### What you have to do
Copy out the text of every record below word for word, leaving out the pictures.

-----

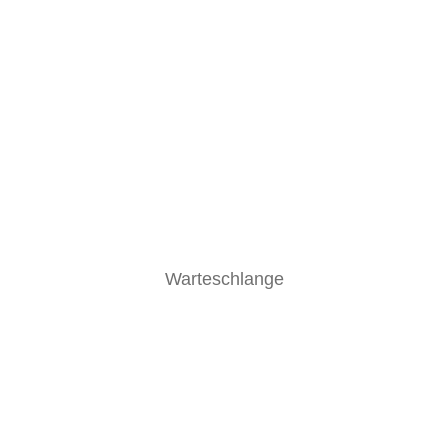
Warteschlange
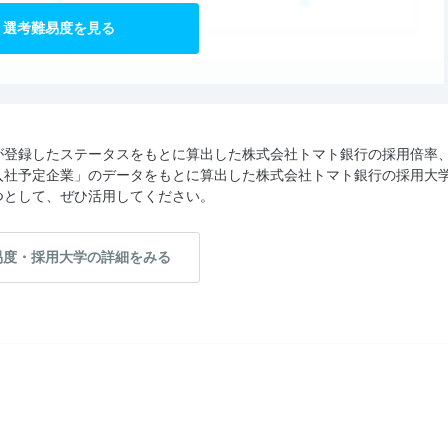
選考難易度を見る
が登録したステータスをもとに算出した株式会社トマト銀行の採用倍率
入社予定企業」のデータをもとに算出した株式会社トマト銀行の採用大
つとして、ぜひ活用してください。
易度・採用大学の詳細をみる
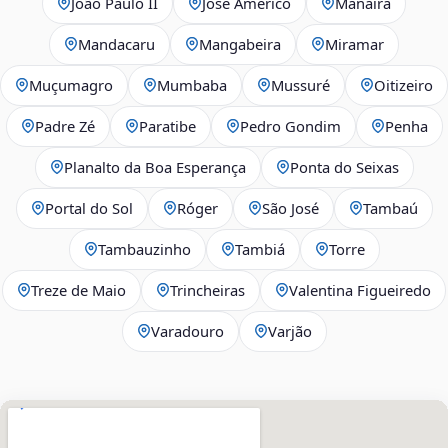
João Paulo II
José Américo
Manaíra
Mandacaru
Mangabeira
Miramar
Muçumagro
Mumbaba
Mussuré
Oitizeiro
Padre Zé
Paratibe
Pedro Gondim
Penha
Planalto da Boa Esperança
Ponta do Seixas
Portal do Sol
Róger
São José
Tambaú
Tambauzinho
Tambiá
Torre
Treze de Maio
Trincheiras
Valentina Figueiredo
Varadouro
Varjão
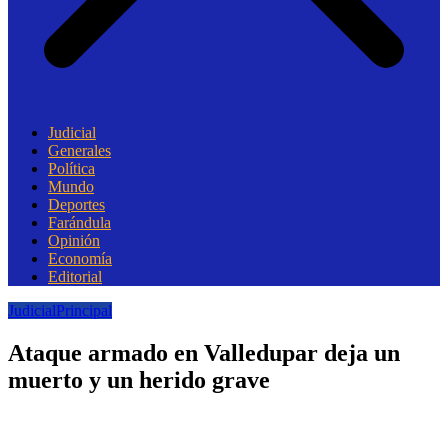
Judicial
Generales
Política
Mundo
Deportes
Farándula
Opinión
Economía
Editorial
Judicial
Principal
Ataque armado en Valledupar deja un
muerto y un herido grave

-----

### Problem solution
Warteschlange
選考難易度を見る
が登録したステータスをもとに算出した株式会社トマト銀行の採用倍率
入社予定企業」のデータをもとに算出した株式会社トマト銀行の採用大
つとして、ぜひ活用してください。
易度・採用大学の詳細をみる
João Paulo II
José Américo
Manaíra
Mandacaru
Mangabeira
Miramar
Muçumagro
Mumbaba
Mussuré
Oitizeiro
Padre Zé
Paratibe
Pedro Gondim
Penha
Planalto da Boa Esperança
Ponta do Seixas
Portal do Sol
Róger
São José
Tambaú
Tambauzinho
Tambiá
Torre
Treze de Maio
Trincheiras
Valentina Figueiredo
Varadouro
Varjão
Judicial
Generales
Política
Mundo
Deportes
Farándula
Opinión
Economía
Editorial
Judicial
Principal
Ataque armado en Valledupar deja un
muerto y un herido grave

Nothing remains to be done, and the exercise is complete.